Pharmacotherapy of chronic bronchitis includes the appointment of antimicrobial, mucolytic, bronchodilating, immunomodulatory drugs. For antibacterial therapy, penicillins, macrolides, cephalosporins, fluoroquinolones, tetracyclines are used orally, parenterally or endobronchially. Mucolytic and expectorant agents are used in difficult-to-separate viscous sputum. In order to relieve bronchospasm in chronic bronchitis, bronchodilators are indicated. It is mandatory to take immunoregulatory agents.

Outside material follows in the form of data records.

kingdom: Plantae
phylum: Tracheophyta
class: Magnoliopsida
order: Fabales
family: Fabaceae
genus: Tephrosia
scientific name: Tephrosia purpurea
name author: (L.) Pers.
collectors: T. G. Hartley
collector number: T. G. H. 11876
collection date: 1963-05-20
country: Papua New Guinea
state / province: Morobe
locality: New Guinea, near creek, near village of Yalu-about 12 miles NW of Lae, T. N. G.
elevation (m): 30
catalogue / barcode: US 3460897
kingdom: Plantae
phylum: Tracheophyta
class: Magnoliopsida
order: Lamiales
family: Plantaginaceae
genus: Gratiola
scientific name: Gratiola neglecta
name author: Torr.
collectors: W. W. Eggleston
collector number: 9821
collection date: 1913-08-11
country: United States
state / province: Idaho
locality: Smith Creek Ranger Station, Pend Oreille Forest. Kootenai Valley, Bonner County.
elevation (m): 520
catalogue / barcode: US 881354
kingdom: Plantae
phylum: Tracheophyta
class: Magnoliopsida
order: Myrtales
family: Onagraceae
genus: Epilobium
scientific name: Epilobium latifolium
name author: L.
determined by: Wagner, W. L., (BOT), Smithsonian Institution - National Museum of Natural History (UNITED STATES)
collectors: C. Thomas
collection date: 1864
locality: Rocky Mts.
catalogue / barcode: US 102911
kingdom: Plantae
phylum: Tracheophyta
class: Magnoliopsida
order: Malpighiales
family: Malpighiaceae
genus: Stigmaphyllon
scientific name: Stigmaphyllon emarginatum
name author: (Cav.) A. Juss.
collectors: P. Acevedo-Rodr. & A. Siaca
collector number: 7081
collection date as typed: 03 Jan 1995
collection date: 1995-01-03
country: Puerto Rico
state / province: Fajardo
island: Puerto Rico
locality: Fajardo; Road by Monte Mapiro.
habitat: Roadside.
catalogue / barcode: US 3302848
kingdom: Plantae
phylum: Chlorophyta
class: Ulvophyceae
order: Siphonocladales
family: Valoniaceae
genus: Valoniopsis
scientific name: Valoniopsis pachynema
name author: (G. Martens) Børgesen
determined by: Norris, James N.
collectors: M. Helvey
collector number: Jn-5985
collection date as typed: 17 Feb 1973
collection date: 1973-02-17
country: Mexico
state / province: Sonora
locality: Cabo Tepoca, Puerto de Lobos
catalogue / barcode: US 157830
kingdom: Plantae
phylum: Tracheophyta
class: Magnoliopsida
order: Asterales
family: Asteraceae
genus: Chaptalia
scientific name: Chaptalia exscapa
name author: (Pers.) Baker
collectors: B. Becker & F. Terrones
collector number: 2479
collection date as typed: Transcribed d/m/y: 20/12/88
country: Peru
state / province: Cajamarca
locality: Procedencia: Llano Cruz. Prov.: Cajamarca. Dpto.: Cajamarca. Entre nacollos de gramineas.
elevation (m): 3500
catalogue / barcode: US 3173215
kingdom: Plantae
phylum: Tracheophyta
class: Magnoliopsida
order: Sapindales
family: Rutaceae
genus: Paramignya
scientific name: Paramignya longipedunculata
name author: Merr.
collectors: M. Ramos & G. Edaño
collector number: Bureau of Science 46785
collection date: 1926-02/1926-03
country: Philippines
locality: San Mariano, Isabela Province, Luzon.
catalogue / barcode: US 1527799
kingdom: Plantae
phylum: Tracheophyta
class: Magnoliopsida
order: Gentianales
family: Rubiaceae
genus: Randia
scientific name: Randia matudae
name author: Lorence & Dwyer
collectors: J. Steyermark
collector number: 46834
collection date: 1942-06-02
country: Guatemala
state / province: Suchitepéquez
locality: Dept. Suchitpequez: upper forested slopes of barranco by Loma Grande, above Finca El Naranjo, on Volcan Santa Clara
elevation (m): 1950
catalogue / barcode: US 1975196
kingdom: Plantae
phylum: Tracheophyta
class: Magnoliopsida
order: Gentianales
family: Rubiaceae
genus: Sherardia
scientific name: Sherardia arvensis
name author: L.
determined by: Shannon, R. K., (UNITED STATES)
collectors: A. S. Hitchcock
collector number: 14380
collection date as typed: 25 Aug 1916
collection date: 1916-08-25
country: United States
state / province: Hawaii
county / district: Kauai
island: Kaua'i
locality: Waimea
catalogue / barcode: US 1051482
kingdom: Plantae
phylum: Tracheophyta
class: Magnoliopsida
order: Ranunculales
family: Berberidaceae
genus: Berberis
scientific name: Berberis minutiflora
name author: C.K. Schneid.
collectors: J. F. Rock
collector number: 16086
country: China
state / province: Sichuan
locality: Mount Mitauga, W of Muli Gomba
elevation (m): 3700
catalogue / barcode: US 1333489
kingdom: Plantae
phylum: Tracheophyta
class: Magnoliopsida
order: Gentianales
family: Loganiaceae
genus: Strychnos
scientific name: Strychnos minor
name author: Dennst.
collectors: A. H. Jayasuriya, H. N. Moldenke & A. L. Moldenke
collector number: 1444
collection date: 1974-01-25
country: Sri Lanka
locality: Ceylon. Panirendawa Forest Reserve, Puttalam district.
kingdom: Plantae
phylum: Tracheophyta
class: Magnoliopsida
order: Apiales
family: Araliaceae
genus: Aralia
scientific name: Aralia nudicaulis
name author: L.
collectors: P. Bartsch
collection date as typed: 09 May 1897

In severe chronic bronchitis, therapeutic (sanitization) bronchoscopy, bronchoalveolar lavage can be performed. To restore the drainage function of the bronchi, auxiliary therapy methods are used: alkaline and medicinal inhalations, postural drainage, chest massage (vibration, percussion), respiratory gymnastics, physiotherapy (UHF and electrophoresis on the chest, diathermy), speleotherapy. Out of exacerbation, it is recommended to stay in sanatoriums of the Southern coast of Crimea.
In chronic bronchitis complicated by pulmonary heart failure, oxygen therapy, cardiac glycosides, diuretics, anticoagulants are indicated.
Prognosis and prevention
Timely comprehensive treatment of chronic bronchitis allows you to increase the duration of the remission period, reduce the frequency and severity of exacerbations, but does not provide a lasting cure. The prognosis is aggravated by the addition of bronchial obstruction, respiratory failure and pulmonary hypertension. Preventive work to prevent disease consists in promoting smoking cessation, eliminating adverse chemical and physical factors, treating concomitant pathology, improving immunity, timely and complete treatment of acute bronchitis.